▸ Supplied passage
I pause today from migrating .vhdxs to this:
and stressing this:
to deploying six of these to a new small branch office:
In my industry, we’re constantly standing up new branch offices, tearing down old ones, and so sometimes I have to take off the virtualization/storage guy hat and put on the project management, facilities & security hat, something I admit to enjoying.
And one of my focuses in this area is on rapid deployment of branch offices. I want to be able to deploy a branch office from an IT, security & infrastructure perspective as quickly as overnight and at or below budgeted cost. Tearing down branch offices is more leisurely, but building new ones? I aim for excellence; I want to be the Amazon Prime of branch office rollouts.

▸ Given data

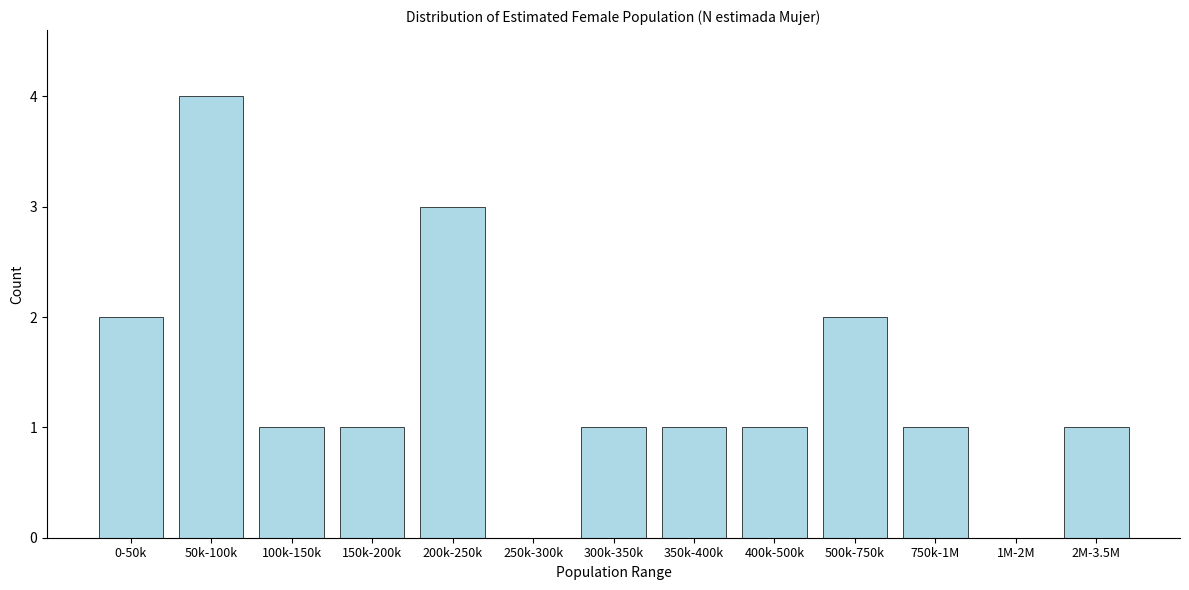

Reading left to right, transcribe all the data shown in this chart.

0-50k=2	50k-100k=4	100k-150k=1	150k-200k=1	200k-250k=3	250k-300k=0	300k-350k=1	350k-400k=1	400k-500k=1	500k-750k=2	750k-1M=1	1M-2M=0	2M-3.5M=1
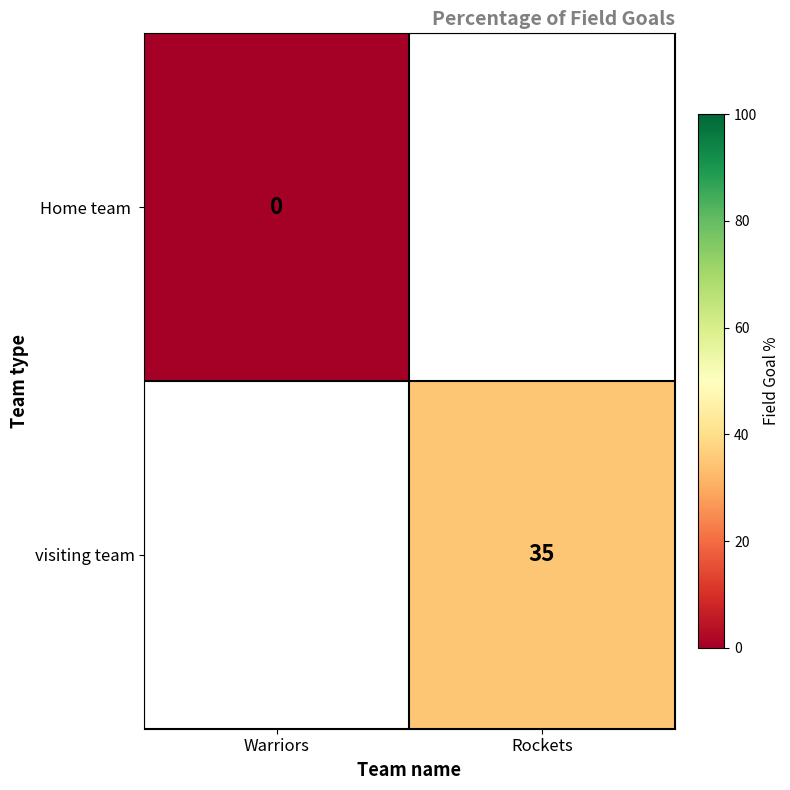

How many categories are shown in the chart?

2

▸ Exercise prompt
Rewrite the branch office text from "I pause today" up to and including "admit to enjoying.", putting "moving" in place of "migrating". The listing is separate material, unrelated to the branch office text.

▸ Output for this task
I pause today from moving .vhdxs to this:
and stressing this:
to deploying six of these to a new small branch office:
In my industry, we’re constantly standing up new branch offices, tearing down old ones, and so sometimes I have to take off the virtualization/storage guy hat and put on the project management, facilities & security hat, something I admit to enjoying.